Barbara Kingsolver, co-author (with husband, Steven L. Hopp and daughter Camille Kingsolver) of "Animal, Vegetable, Miracle," HarperCollins, 2007. Quote from
Delicious Living, June 2007 (free at many co-ops and health food stores) or http://www.deliciouslivingmag.com/.

Can you believe one organic, locally grown meal per week from all of us saves over a MILLION barrels of oil per week?

I walk everywhere, including the local farmer's market, the Santa Monica Co-Op, Ralph's and Trader Joe's cos I can't afford gas and I love to walk. I must be saving many gallons of oil a week. Think if we all did that!

Being healthy, in body and for mother earth. What a concept!

Anonymous said...

Did you know Canada is getting rid of their current health care system because it doesn't work? I wonder how Moore missed that one? Ever known anyone who had cancer in Canada? They get put on a list. And then they hope and pray they don't die before they get treated. Our health care system may suck, but it IS better than a lot of places, CERTAINLY it's better than CUBA. The fact that Moore tried to insinuate that Cuba was anything other than a sad, depressing country with people so poverty-stricken we can't even comprehend it sure sent up some red flags to me. You should know better than to believe everything someone tells you.

Anonymous said...

P.S.
If you want to do something to save the planet then stop eating animal flesh and secretions (no meat, no dairy, no eggs). That's the single best thing you can do to make less of an impact on the environment. How odd that Mr. Gore doesn't address that fact.

My god, why does it seem like so many people are so blind???

Anonymous said...

"Did you know Canada is getting rid of their current health care system because it doesn't work?"

Cite?

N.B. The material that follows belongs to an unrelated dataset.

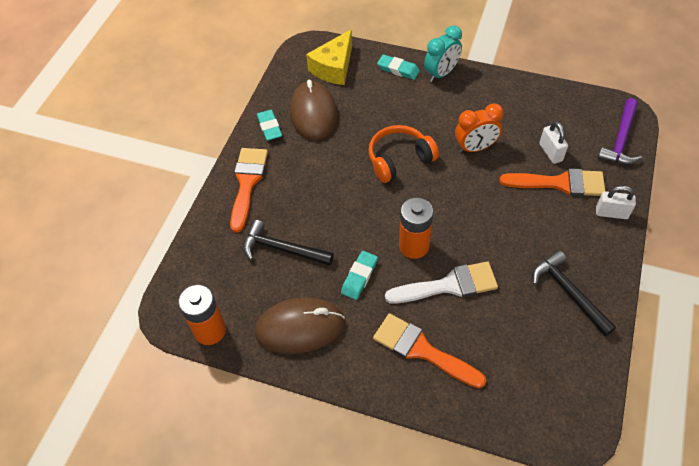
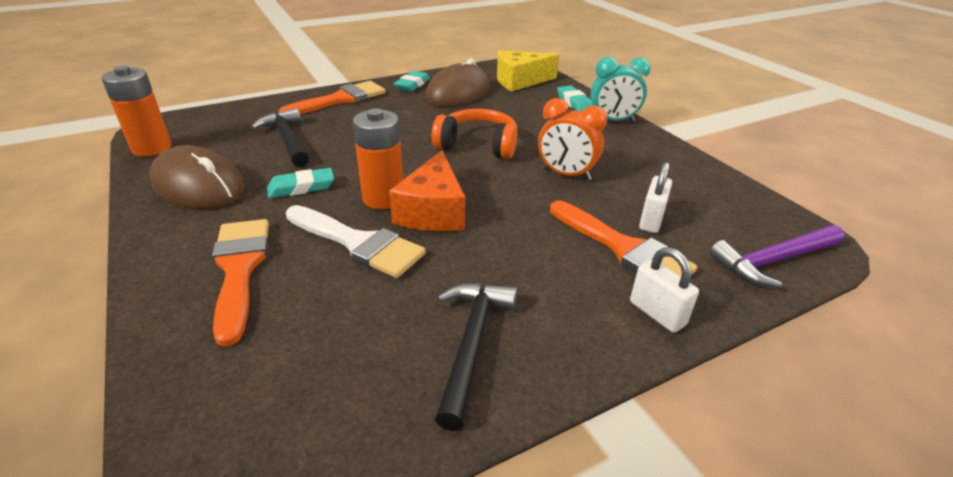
camera: 40 degrees right, 20 degrees down
none -> orange cheese [389,150,465,231]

I've been seeing a lot of discussion of this and I've never heard that. Any cites for any of those claims?

Anonymous said...

I'm not sure how to cite talking to Canadian citizens (my customers)that I've spoken to at length after seeing this movie. The general consensus is it's great if you need to go get a presciption for something simple, but if you have anything seriously wrong with you you will very likely have a long wait. I have been told by ever Canadian customer I've asked about it that they are getting rid of their national health care because of problems like that AND abuse of the system - like people going to the doctor for every little sniffle.

My husband's ex-aunt had breast cancer and was told she'd have to wait 6 months before she could get in for chemo. She came to the U.S. and paid for her care and she's still alive.

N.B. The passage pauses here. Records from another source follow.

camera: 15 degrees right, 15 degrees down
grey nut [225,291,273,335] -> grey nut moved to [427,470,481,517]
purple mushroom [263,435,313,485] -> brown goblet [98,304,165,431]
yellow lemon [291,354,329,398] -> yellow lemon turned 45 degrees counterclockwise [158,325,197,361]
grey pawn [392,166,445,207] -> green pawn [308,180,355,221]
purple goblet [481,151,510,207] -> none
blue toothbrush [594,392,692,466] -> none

And has anyone considered that we DO have socialized medicine here in the U.S.? It's called medicare and medicaid. My stepdad has had to look into this: http://kidney.niddk.nih.gov/kudiseases/pubs/financialhelp/
In a country where even our illegal immigrants get basic medical care, I fail to see where there is this huge medical crisis.

Anonymous said...

OK, I'm not an expert on, this, nor do I even have much to offer in the way of anecdotal evidence, but for the moment I'll note that one of the best bloggers on this is Ezra Klein. His many posts on the subject (with links to data from studies comparing U.S. to Canada, France, and other countries) are collected here. The main points to be gained from all this: Canada's system is problematic, but overall, as well cheaper, than the U.S.'s, and that there are other countries such as France and Germany with systems that are much superior than Canada's.

Also I still think this 2006 article by economist Paul Krugman from the New York Review of Books, is about the most thoughtful thing I've seen on the subject.

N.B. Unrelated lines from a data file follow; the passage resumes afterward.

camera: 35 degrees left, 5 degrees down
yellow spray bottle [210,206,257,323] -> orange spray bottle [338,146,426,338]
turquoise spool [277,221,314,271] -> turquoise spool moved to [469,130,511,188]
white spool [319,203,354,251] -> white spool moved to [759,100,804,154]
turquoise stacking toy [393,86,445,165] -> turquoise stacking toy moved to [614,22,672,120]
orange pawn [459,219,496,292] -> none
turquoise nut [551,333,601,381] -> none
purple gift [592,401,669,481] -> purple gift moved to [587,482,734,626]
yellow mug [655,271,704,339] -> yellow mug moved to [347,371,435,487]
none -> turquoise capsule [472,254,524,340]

It's possible that I'll come back later with a point-by-point response, if the mood strikes me, but in any case there are plenty of fine liberal political and economics blogs where people more knowledgeable than me will be happy to get deep into this with you, if you're interested.

Anonymous said...

make that "overall, superior to, as well as cheaper than...

Anonymous said...

Sorry, I should really look through all the sources instead of posting piecemeal like this, but... I'm thinking that angry bear is actually a better blog for this topic than Ezra's. Links to relevant post are at the top of the left column, under "The U.S. Healthcare System."